* [Data supplied]
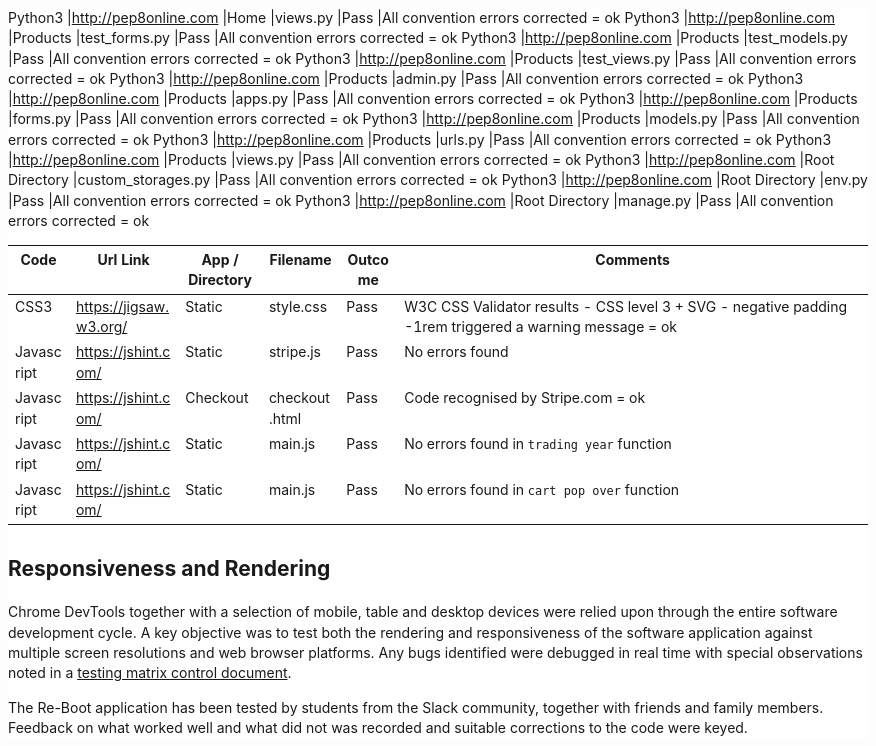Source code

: Python3    |http://pep8online.com        |Home                      |views.py                      |Pass     |All convention errors corrected = ok
Python3    |http://pep8online.com        |Products                  |test_forms.py                 |Pass     |All convention errors corrected = ok
Python3    |http://pep8online.com        |Products                  |test_models.py                |Pass     |All convention errors corrected = ok
Python3    |http://pep8online.com        |Products                  |test_views.py                 |Pass     |All convention errors corrected = ok
Python3    |http://pep8online.com        |Products                  |admin.py                      |Pass     |All convention errors corrected = ok
Python3    |http://pep8online.com        |Products                  |apps.py                       |Pass     |All convention errors corrected = ok
Python3    |http://pep8online.com        |Products                  |forms.py                      |Pass     |All convention errors corrected = ok
Python3    |http://pep8online.com        |Products                  |models.py                     |Pass     |All convention errors corrected = ok
Python3    |http://pep8online.com        |Products                  |urls.py                       |Pass     |All convention errors corrected = ok
Python3    |http://pep8online.com        |Products                  |views.py                      |Pass     |All convention errors corrected = ok
Python3    |http://pep8online.com        |Root Directory            |custom_storages.py            |Pass     |All convention errors corrected = ok
Python3    |http://pep8online.com        |Root Directory            |env.py                        |Pass     |All convention errors corrected = ok
Python3    |http://pep8online.com        |Root Directory            |manage.py                     |Pass     |All convention errors corrected = ok

Code       | Url Link                    | App / Directory          | Filename                     | Outcome | Comments
-----------|-----------------------------|--------------------------|------------------------------|---------|---------
CSS3       |https://jigsaw.w3.org/       |Static                    |style.css                     |Pass     |W3C CSS Validator results - CSS level 3 + SVG - negative padding -1rem triggered a warning message = ok
Javascript |https://jshint.com/          |Static                    |stripe.js                     |Pass     |No errors found
Javascript |https://jshint.com/          |Checkout                  |checkout.html                 |Pass     |Code recognised by Stripe.com = ok    
Javascript |https://jshint.com/          |Static                    |main.js                       |Pass     |No errors found in `trading year` function
Javascript |https://jshint.com/          |Static                    |main.js                       |Pass     |No errors found in `cart pop over` function

## Responsiveness and Rendering
Chrome DevTools together with a selection of mobile, table and desktop devices were relied upon through the entire software development cycle. A key objective was to test both the rendering and responsiveness of the software application against multiple screen resolutions and web browser platforms. Any bugs identified were debugged in real time with special observations noted in a [testing matrix control document](https://github.com/Spagettileg/reboot-pbf/tree/master/tests).

The Re-Boot application has been tested by students from the Slack community, together with friends and family members. Feedback on what worked well and what did not was recorded and suitable corrections to the code were keyed.
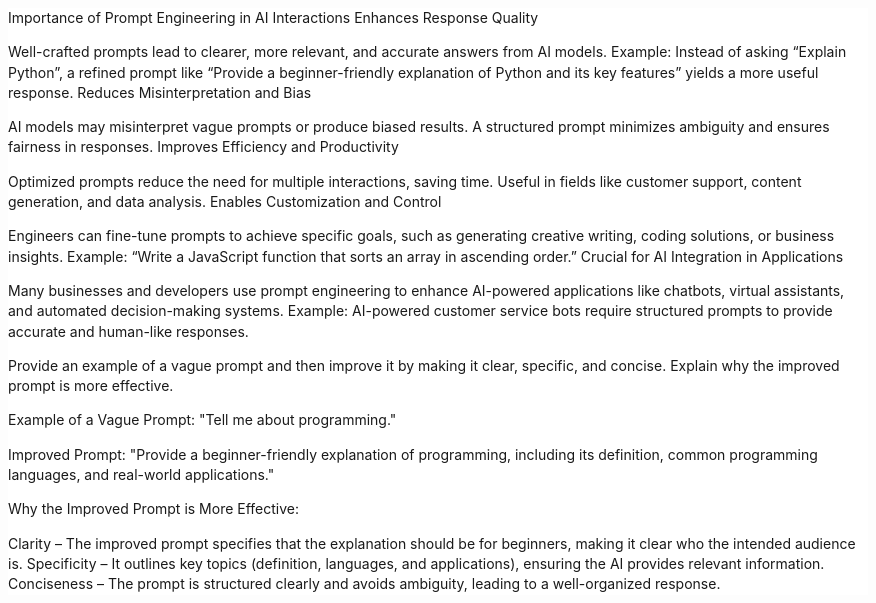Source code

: Importance of Prompt Engineering in AI Interactions
Enhances Response Quality

Well-crafted prompts lead to clearer, more relevant, and accurate answers from AI models.
Example: Instead of asking “Explain Python”, a refined prompt like “Provide a beginner-friendly explanation of Python and its key features” yields a more useful response.
Reduces Misinterpretation and Bias

AI models may misinterpret vague prompts or produce biased results.
A structured prompt minimizes ambiguity and ensures fairness in responses.
Improves Efficiency and Productivity

Optimized prompts reduce the need for multiple interactions, saving time.
Useful in fields like customer support, content generation, and data analysis.
Enables Customization and Control

Engineers can fine-tune prompts to achieve specific goals, such as generating creative writing, coding solutions, or business insights.
Example: “Write a JavaScript function that sorts an array in ascending order.”
Crucial for AI Integration in Applications

Many businesses and developers use prompt engineering to enhance AI-powered applications like chatbots, virtual assistants, and automated decision-making systems.
Example: AI-powered customer service bots require structured prompts to provide accurate and human-like responses.

Provide an example of a vague prompt and then improve it by making it clear, specific, and concise. Explain why the improved prompt is more effective.

Example of a Vague Prompt:
"Tell me about programming."

Improved Prompt:
"Provide a beginner-friendly explanation of programming, including its definition, common programming languages, and real-world applications."

Why the Improved Prompt is More Effective:

Clarity – The improved prompt specifies that the explanation should be for beginners, making it clear who the intended audience is.
Specificity – It outlines key topics (definition, languages, and applications), ensuring the AI provides relevant information.
Conciseness – The prompt is structured clearly and avoids ambiguity, leading to a well-organized response.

* [What the task asks] Quote every record above exactly, leaving out any pictures.

* [Solution for this problem]
Source code

: Python3    |http://pep8online.com        |Home                      |views.py                      |Pass     |All convention errors corrected = ok
Python3    |http://pep8online.com        |Products                  |test_forms.py                 |Pass     |All convention errors corrected = ok
Python3    |http://pep8online.com        |Products                  |test_models.py                |Pass     |All convention errors corrected = ok
Python3    |http://pep8online.com        |Products                  |test_views.py                 |Pass     |All convention errors corrected = ok
Python3    |http://pep8online.com        |Products                  |admin.py                      |Pass     |All convention errors corrected = ok
Python3    |http://pep8online.com        |Products                  |apps.py                       |Pass     |All convention errors corrected = ok
Python3    |http://pep8online.com        |Products                  |forms.py                      |Pass     |All convention errors corrected = ok
Python3    |http://pep8online.com        |Products                  |models.py                     |Pass     |All convention errors corrected = ok
Python3    |http://pep8online.com        |Products                  |urls.py                       |Pass     |All convention errors corrected = ok
Python3    |http://pep8online.com        |Products                  |views.py                      |Pass     |All convention errors corrected = ok
Python3    |http://pep8online.com        |Root Directory            |custom_storages.py            |Pass     |All convention errors corrected = ok
Python3    |http://pep8online.com        |Root Directory            |env.py                        |Pass     |All convention errors corrected = ok
Python3    |http://pep8online.com        |Root Directory            |manage.py                     |Pass     |All convention errors corrected = ok

Code       | Url Link                    | App / Directory          | Filename                     | Outcome | Comments
-----------|-----------------------------|--------------------------|------------------------------|---------|---------
CSS3       |https://jigsaw.w3.org/       |Static                    |style.css                     |Pass     |W3C CSS Validator results - CSS level 3 + SVG - negative padding -1rem triggered a warning message = ok
Javascript |https://jshint.com/          |Static                    |stripe.js                     |Pass     |No errors found
Javascript |https://jshint.com/          |Checkout                  |checkout.html                 |Pass     |Code recognised by Stripe.com = ok    
Javascript |https://jshint.com/          |Static                    |main.js                       |Pass     |No errors found in `trading year` function
Javascript |https://jshint.com/          |Static                    |main.js                       |Pass     |No errors found in `cart pop over` function

## Responsiveness and Rendering
Chrome DevTools together with a selection of mobile, table and desktop devices were relied upon through the entire software development cycle. A key objective was to test both the rendering and responsiveness of the software application against multiple screen resolutions and web browser platforms. Any bugs identified were debugged in real time with special observations noted in a [testing matrix control document](https://github.com/Spagettileg/reboot-pbf/tree/master/tests).

The Re-Boot application has been tested by students from the Slack community, together with friends and family members. Feedback on what worked well and what did not was recorded and suitable corrections to the code were keyed.
Source code

: Importance of Prompt Engineering in AI Interactions
Enhances Response Quality

Well-crafted prompts lead to clearer, more relevant, and accurate answers from AI models.
Example: Instead of asking “Explain Python”, a refined prompt like “Provide a beginner-friendly explanation of Python and its key features” yields a more useful response.
Reduces Misinterpretation and Bias

AI models may misinterpret vague prompts or produce biased results.
A structured prompt minimizes ambiguity and ensures fairness in responses.
Improves Efficiency and Productivity

Optimized prompts reduce the need for multiple interactions, saving time.
Useful in fields like customer support, content generation, and data analysis.
Enables Customization and Control

Engineers can fine-tune prompts to achieve specific goals, such as generating creative writing, coding solutions, or business insights.
Example: “Write a JavaScript function that sorts an array in ascending order.”
Crucial for AI Integration in Applications

Many businesses and developers use prompt engineering to enhance AI-powered applications like chatbots, virtual assistants, and automated decision-making systems.
Example: AI-powered customer service bots require structured prompts to provide accurate and human-like responses.

Provide an example of a vague prompt and then improve it by making it clear, specific, and concise. Explain why the improved prompt is more effective.

Example of a Vague Prompt:
"Tell me about programming."

Improved Prompt:
"Provide a beginner-friendly explanation of programming, including its definition, common programming languages, and real-world applications."

Why the Improved Prompt is More Effective:

Clarity – The improved prompt specifies that the explanation should be for beginners, making it clear who the intended audience is.
Specificity – It outlines key topics (definition, languages, and applications), ensuring the AI provides relevant information.
Conciseness – The prompt is structured clearly and avoids ambiguity, leading to a well-organized response.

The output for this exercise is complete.